David Fleming
It's All Academic   www.davidflemingsite.com   
In Sync With LinkedIn

June 29, 2012:  In Sync With LinkedIn

I must admit that until today I have never fully understood the power of LinkedIn.  When working with Lee Hecht Harrison two years during a job search, LinkedIn was touted as a crucial piece of job networking.  However, it is a fascinating article in Forbes that has illuminated LinkedIn’s influence for career placement.  You can read this article here.

So, some random observations as I reflect upon what I have learned here:

1)       I wonder if the editors struggled with an alternative title to “How LinkedIn has turned your resume into a cash machine” that resembled “How LinkedIn has turned your employee talent into a cash machine.”  The ability to lure and poach employees from one company to another is really at the heart of what the super users of LinkedIn do.  As the article points out, we should lose no sleep over this, given that companies have downsized, right-sized, slash-sized their employee bases over and over for several decades now. 

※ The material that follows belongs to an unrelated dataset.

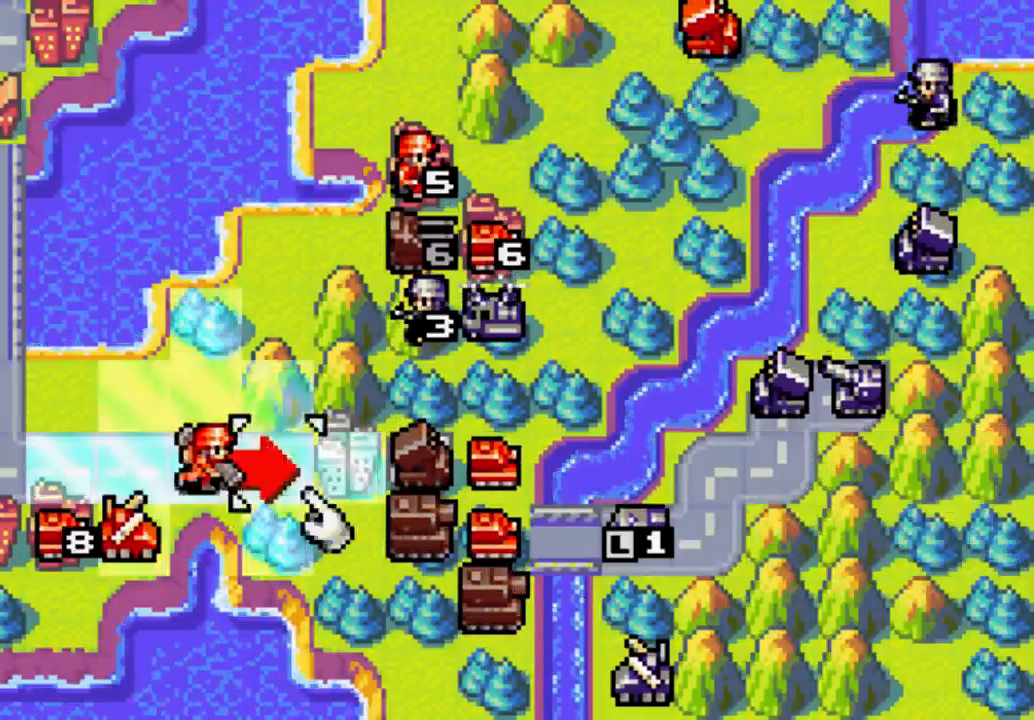
{"buttons": ["B"], "left_stick": "center", "right_stick": "center", "events": [[67, "DPAD_RIGHT", "down"], [133, "DPAD_RIGHT", "up"], [200, "B", "down"], [333, "B", "up"], [400, "B", "down"]]}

2)      Initially, I considered “invitations” to connect on LinkedIn with a cautious eye much in the same way that I don’t necessarily want to befriend everyone I have ever known on Facebook (let alone some I don’t know).  That changed for me even before I read this article when I got an invitation from some guy who remembers me from his fraternity days at West Virginia University.  There’s only one problem:  I didn’t belong to a fraternity at WVU (well, unless you count the very unofficial Zevon Beta Epsilon—ZBE—group I hung out with).  I figured, “what the hell?  I’ll connect with this guy and see if I hear any interesting stories of debauchery.”  That didn’t happen, of course, as luckily LinkedIn doesn’t encourage members to share details about their lives that will forever make Facebook really, really annoying.

To cut the quick, then, I have now a significant amount of LinkedIn connections whom I don’t think I have ever met, don’t know, but who may, you never know, help me someday professionally. And it is fascinating to learn about career paths in areas not related at all to higher education.

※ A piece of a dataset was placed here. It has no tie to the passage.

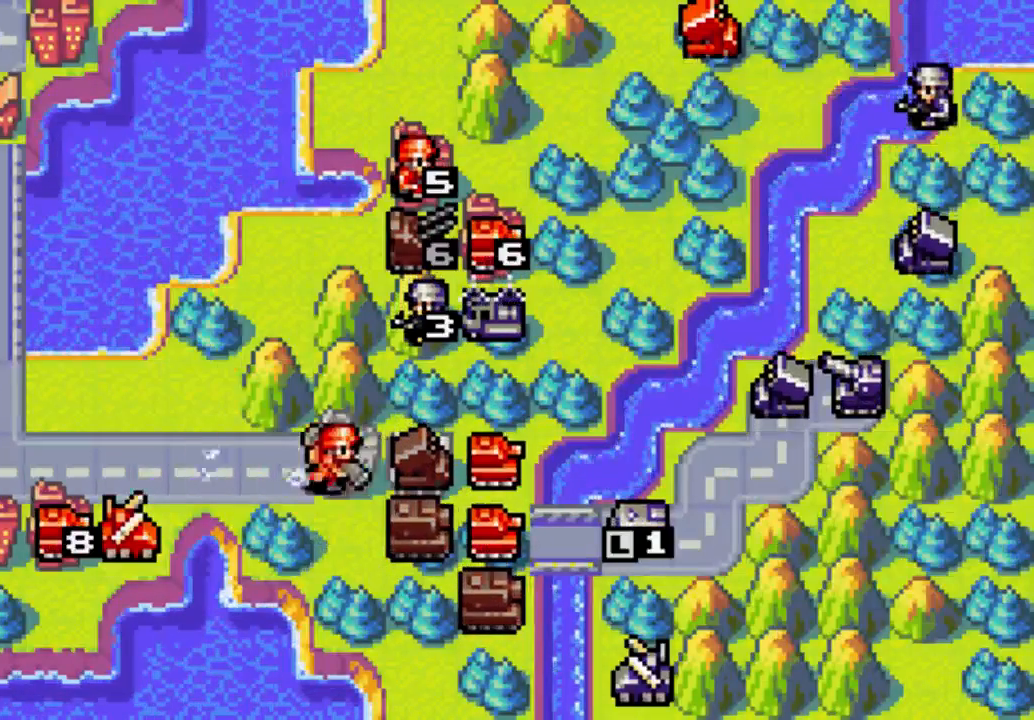
{"buttons": [], "left_stick": "center", "right_stick": "center", "events": [[200, "B", "up"], [333, "B", "down"], [400, "B", "up"]]}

3)      LinkedIn has turned out to be a much more satisfying experience than Facebook for me, which is turning into nothing more than a mass of “cutesy” pictures and sayings being recycled over and over.  LinkedIn Today gives me headlines from around the web every day, and any need I might still feel to get a weekly newsmagazine, trade publication, or popular journal is gone.  I have been able to filter the feeds by my interests to the nth degree.  In addition, my choice of LinkedIn groups also guarantees me at least some daily stream of interesting reading.  The downside of all this is that I do feel as if I am wired professionally 24 hours a day.  I justify that by telling myself that I am always looking for good blog material, but I have started to reach a discomfort level with my checking in on the various news feeds and discussion posts.

Ultimately, I’ve decided to add the BlogLink to my LinkedIn profile.  I’m not entirely sure what it will mean about increasing interest in this blog.  Maybe nothing.